La controversia trae origine dal diniego di rimborso IVA opposto dall’Agenzia delle Entrate nei confronti del fallimento di una società immobiliare.

Il credito IVA (circa € 800.000) derivava dall’acquisto di un immobile nel 2004 nonché da lavori di ristrutturazione fatturati dalla società venditrice.

L’Agenzia negava il rimborso sostenendo: il mancato versamento dell’IVA da parte della cedente, la presunta partecipazione della contribuente all’immancabile e sempre presente frode fiscale, sulla base di elementi indiziari (rapporti societari, tempistiche delle operazioni, trasferimento della sede all’estero).

La contribuente, invece: produceva integralmente la documentazione contabile (registri IVA, fatture, scritture), dimostrava la reale esistenza delle operazioni e la formazione progressiva del credito.

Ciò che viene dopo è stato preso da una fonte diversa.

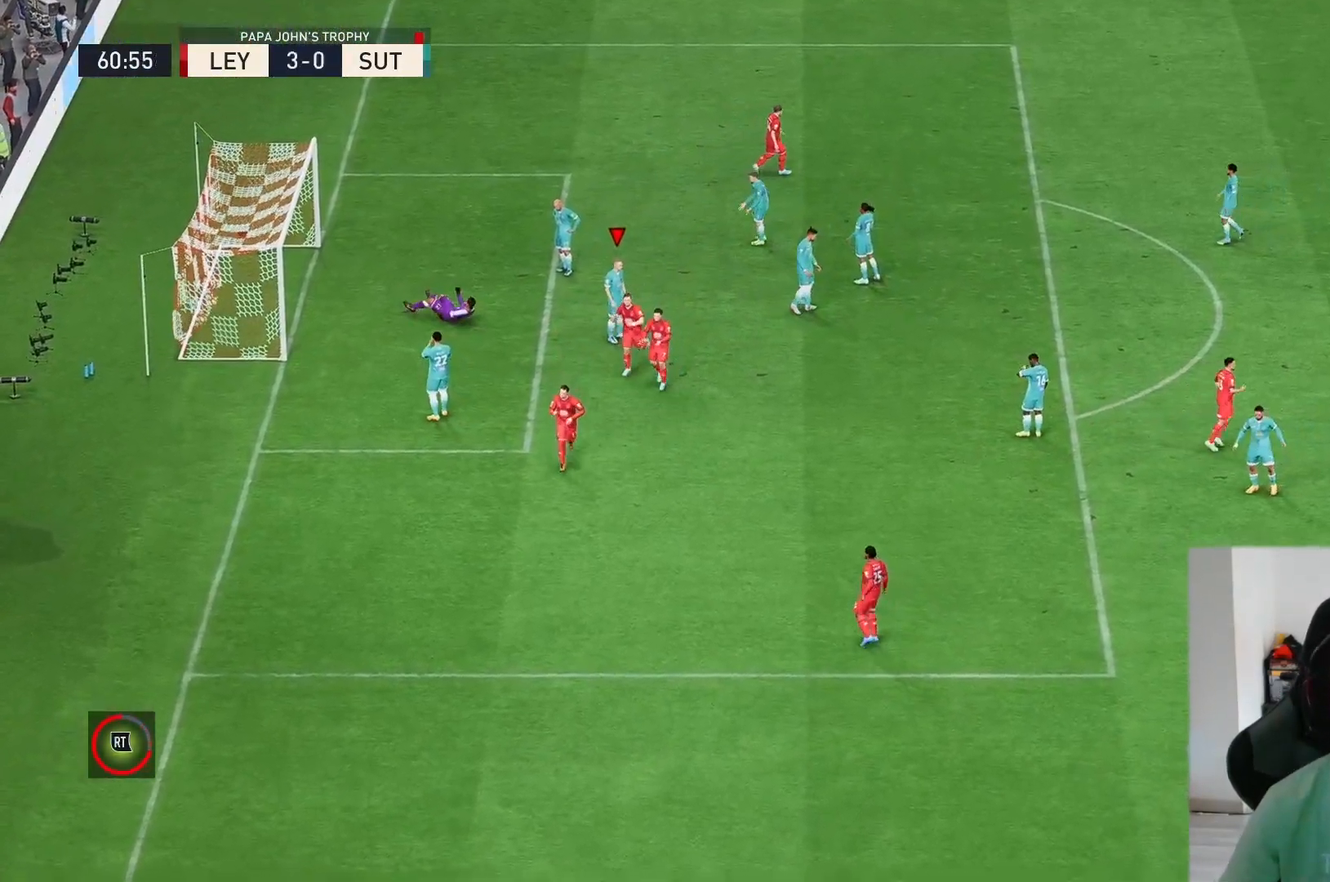
{"buttons": [], "left_stick": "center", "right_stick": "center", "events": []}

La Corte di Giustizia Tributaria di secondo grado accoglieva l’appello del contribuente.
L’Agenzia proponeva ricorso per cassazione.

Il quadro normativo

La decisione si inserisce nel sistema dell’IVA armonizzata, fondato sull’orinamento nazionale e su quello unionale. Secondo la normativa nazionale, vanni applicati:

L’art. 19 d.P.R. 633/1972 diritto alla detrazione

L’art. 54 d.P.R. 633/1972 poteri di accertamento

L’art. 57 d.P.R. 633/1972 termini di decadenza

Secondo la normativa e i principi unionali

La Direttiva 2006/112/CE

I principio di neutralità dell’IVA

Il punto centrale è che il diritto alla detrazione sorge in presenza dei requisiti sostanziali, e non per il mero rispetto degli adempimenti formali.

Il principio di diritto espresso dalla Cassazione

La Corte di Cassazione rigetta il ricorso dell’Agenzia e ribadisce un principio ormai consolidato:

L’Amministrazione finanziaria non può negare la detrazione o il rimborso IVA per violazioni meramente formali, qualora risultino provati i requisiti sostanziali del diritto.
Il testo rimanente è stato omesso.